TASK TO COMPLETE
Please write out only the lines from the line with "MARK SCHEME –" to the line with "HO OH | 1 |", inclusive, exactly as they stand below, without the pictures.

Collected data
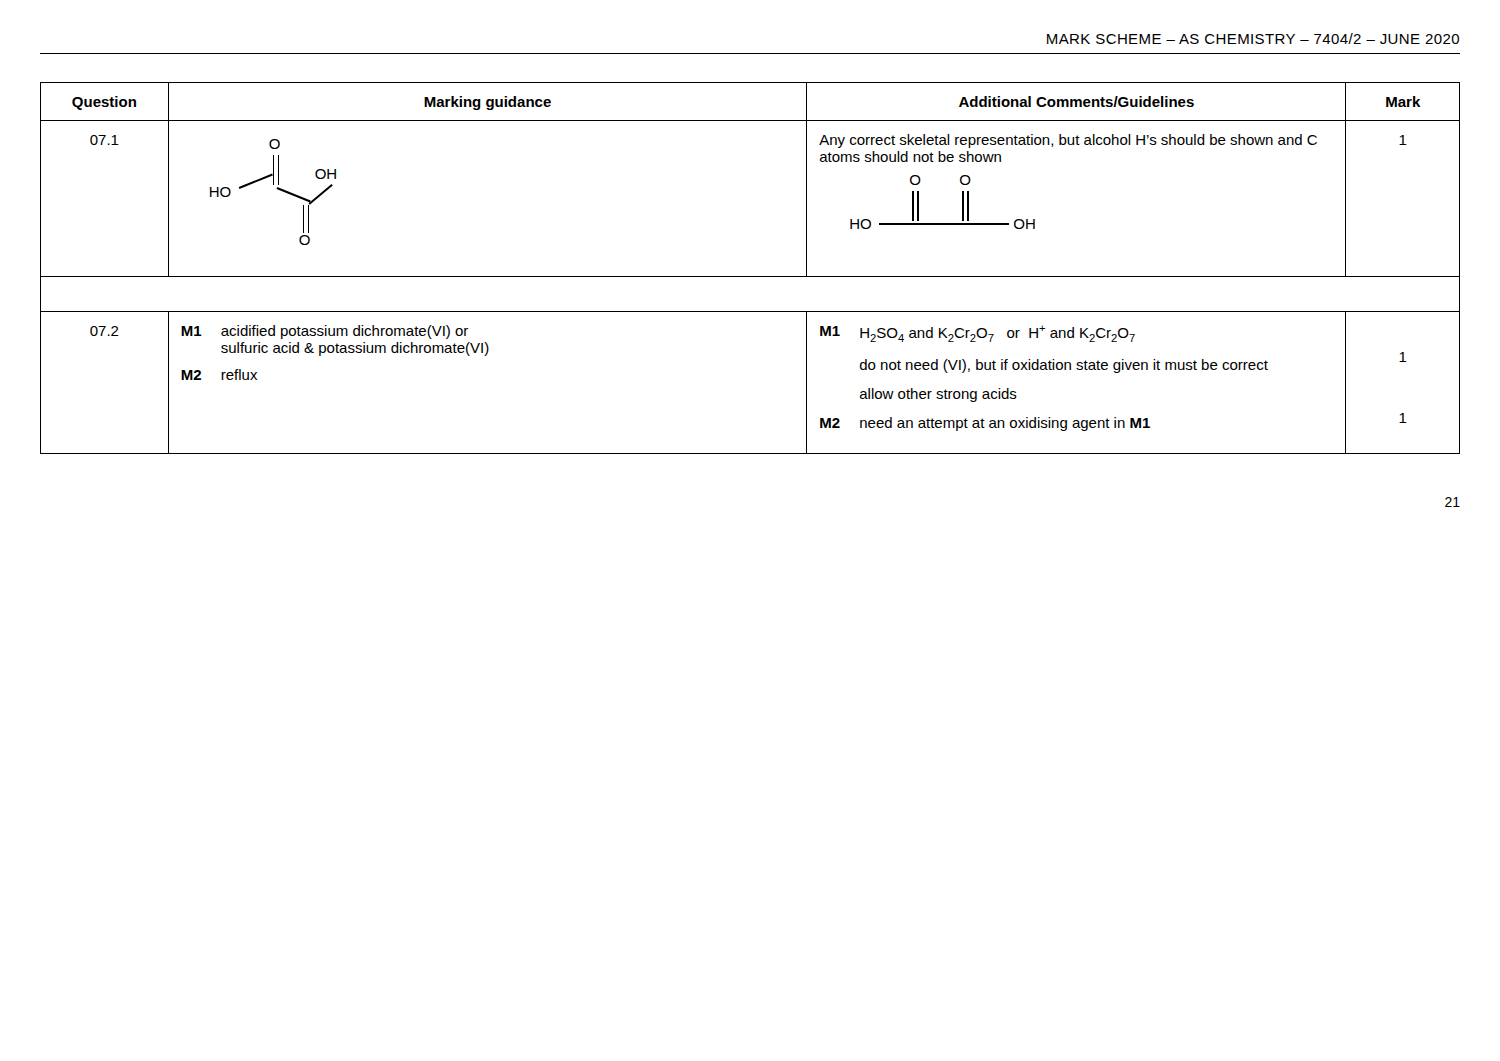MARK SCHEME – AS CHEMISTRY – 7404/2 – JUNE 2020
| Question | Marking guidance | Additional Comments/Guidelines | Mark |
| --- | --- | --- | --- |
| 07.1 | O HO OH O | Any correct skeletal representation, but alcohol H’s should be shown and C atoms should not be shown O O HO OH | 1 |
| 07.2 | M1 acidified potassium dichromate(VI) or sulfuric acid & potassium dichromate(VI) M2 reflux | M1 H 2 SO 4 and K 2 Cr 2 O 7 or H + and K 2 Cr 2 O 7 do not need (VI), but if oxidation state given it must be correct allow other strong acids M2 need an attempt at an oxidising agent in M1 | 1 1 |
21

* * *

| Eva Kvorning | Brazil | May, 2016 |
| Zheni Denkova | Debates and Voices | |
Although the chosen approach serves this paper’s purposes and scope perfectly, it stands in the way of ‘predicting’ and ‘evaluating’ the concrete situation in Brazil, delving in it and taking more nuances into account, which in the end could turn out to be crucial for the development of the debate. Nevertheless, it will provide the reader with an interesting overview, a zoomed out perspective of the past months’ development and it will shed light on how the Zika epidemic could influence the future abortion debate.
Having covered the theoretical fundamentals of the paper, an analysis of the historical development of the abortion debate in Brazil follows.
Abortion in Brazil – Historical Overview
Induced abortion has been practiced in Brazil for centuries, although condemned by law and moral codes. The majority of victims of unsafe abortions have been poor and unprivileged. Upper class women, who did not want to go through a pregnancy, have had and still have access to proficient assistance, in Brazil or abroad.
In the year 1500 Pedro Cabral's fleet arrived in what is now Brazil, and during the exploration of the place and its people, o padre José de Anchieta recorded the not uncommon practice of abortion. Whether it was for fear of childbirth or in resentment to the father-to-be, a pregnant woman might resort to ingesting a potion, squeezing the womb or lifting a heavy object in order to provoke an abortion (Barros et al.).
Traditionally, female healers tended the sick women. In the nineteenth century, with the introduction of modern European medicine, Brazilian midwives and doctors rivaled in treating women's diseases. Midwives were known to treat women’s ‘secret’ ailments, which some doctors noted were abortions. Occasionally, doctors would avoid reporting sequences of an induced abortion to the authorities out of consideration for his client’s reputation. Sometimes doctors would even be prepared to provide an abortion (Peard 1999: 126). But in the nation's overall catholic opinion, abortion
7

EXERCISE RESPONSE
MARK SCHEME – AS CHEMISTRY – 7404/2 – JUNE 2020
| Question | Marking guidance | Additional Comments/Guidelines | Mark |
| --- | --- | --- | --- |
| 07.1 | O HO OH O | Any correct skeletal representation, but alcohol H’s should be shown and C atoms should not be shown O O HO OH | 1 |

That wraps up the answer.